The 40-year-old male was diagnosed with leukemia (AML M4 with normal karyotype) and was successfully treated at first, but he relapsed after seven months. Allogeneic PBSC was then performed. In the absence of an appropriately matched sibling donor, a matched unrelated donor was sought.
At the time of AML diagnosis, the patient had been HIV-positive for 10 years and had been on highly active antiretroviral therapy (HAART) with no detectable HIV in the blood. During his first round of induction chemotherapy, because of hepatotoxicity and renal failure, HAART was discontinued for four months, during which his HIV RNA level increased to 6.9 x 103/microliter. When HAART was reinitiated, the viral load was again undetectable.
The investigators, under the leadership of Drs. Wolf K. Hofmann and Eckhard Thiel, screened HLA-matched unrelated donors for potential resistance to HIV and found that one of 62 donors tested was homozygous for the delta 32 (∆32) variant of CCR5, which confers resistance to R5 HIV variants. This is consistent with the frequency of the ∆32 allele, which is 5 percent to 15 percent in the Northern European white population. This allele is rare in people of Asian and African descent.
CCR5 is expressed on T cells, macrophages, and dendritic cells. While CD4 is a receptor for all HIV, different HIV-1 variants require different co-receptors for cell entry.
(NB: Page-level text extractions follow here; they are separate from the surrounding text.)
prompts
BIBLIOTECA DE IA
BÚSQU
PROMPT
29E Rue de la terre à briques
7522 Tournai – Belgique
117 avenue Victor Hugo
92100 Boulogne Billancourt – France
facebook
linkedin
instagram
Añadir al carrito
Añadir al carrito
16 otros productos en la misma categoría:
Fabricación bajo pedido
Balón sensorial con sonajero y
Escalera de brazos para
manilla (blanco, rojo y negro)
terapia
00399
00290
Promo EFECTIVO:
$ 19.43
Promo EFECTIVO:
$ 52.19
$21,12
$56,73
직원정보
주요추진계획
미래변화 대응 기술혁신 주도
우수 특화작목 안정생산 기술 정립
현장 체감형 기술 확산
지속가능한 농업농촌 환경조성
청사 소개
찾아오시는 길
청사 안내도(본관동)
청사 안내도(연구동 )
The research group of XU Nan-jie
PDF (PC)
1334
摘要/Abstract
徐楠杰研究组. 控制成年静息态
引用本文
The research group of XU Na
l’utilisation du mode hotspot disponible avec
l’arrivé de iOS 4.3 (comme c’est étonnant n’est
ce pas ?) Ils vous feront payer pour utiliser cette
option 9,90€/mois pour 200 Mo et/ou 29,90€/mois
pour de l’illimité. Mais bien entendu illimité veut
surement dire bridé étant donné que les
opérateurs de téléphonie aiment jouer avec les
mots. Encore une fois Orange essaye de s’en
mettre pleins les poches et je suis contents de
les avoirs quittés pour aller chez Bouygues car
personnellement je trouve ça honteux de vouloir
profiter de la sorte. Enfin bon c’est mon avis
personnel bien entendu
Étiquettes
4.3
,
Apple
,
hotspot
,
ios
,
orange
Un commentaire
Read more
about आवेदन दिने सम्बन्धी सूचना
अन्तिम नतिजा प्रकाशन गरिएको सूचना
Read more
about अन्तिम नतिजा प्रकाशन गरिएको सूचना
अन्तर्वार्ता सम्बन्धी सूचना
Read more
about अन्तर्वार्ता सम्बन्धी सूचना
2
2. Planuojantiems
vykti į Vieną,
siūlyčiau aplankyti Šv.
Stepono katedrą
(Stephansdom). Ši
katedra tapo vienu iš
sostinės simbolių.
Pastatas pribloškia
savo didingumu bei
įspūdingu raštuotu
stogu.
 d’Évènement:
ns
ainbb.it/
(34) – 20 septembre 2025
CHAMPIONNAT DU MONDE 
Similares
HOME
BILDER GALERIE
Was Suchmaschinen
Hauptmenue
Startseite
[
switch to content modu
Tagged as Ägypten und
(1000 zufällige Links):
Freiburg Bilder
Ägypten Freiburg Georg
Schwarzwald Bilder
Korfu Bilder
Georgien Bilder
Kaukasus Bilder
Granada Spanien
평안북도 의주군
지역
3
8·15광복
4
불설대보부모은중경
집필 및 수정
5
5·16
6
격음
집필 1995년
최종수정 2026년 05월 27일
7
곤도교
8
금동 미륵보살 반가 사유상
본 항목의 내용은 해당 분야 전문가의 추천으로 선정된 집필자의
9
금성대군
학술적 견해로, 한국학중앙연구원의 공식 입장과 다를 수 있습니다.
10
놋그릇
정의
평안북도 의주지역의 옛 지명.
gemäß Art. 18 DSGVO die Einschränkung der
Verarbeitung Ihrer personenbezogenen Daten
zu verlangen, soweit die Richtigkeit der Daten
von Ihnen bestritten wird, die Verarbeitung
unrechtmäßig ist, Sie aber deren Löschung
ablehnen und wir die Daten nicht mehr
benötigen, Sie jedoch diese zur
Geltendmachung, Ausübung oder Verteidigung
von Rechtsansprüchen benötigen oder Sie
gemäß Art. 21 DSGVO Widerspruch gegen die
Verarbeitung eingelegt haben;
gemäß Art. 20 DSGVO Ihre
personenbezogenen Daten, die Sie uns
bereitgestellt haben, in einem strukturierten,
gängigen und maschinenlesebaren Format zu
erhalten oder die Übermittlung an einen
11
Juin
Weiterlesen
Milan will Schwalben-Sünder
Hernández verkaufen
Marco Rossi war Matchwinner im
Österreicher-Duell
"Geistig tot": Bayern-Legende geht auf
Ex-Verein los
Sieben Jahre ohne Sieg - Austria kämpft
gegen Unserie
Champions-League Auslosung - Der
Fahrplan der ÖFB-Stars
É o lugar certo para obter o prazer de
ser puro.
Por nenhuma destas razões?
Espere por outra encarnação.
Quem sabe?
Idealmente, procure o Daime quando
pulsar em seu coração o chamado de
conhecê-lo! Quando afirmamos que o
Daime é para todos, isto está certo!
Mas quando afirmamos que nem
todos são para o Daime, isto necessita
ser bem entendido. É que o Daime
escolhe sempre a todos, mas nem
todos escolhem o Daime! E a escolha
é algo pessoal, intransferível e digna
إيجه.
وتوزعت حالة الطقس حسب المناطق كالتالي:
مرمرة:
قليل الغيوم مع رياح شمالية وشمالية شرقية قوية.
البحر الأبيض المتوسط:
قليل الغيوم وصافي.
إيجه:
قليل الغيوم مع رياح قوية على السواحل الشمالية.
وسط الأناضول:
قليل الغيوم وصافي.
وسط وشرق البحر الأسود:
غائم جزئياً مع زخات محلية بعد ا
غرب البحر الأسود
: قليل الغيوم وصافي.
CCR5 and CXCR4 are the coreceptors for HIV-1 R5 and HIV-1 X4 isolates, respectively. Genetic variants of CCR5 and CXCR4 have been identified that confer resistance to HIV. Homozygosity for deletion of a 32-basepair sequence in CCR5 leads to expression of nonfunctional receptors, preventing HIV-R5 entry. The patient underwent allogeneic transplantation with appropriate immunosuppression. HAART was discontinued. Approximately one year later, the patient relapsed and received a second transplant from the same donor. When this paper was written, the patient had been in remission for 20 months and had an undetectable viral load without HAART. His T-cell count was normal, and the T cells were donor-derived.
It is not clear what the long-term prognosis is for the patient. At the time of AML diagnosis, the patient had been infected with both HIV-R5 and HIV-X4 variants. Although it is not clear why the HIV-X4 variant is undetectable post-transplantation, it is likely that the patient still harbors the virus.
In Brief
This case is proof of principle that allogeneic transplantation with donor cells resistant to HIV infection can be used to treat HIV infection, though the severity of such treatment precludes widespread clinical use given the effectiveness of HAART. Several pharmaceutical companies are developing inhibitors that block CCR5 interaction with HIV. The findings reported here strongly suggest that these newer anti-HIV drugs will be effective in patients even after HIV infection has already occurred.
Competing Interests
Dr. Krause indicated no relevant conflicts of interest.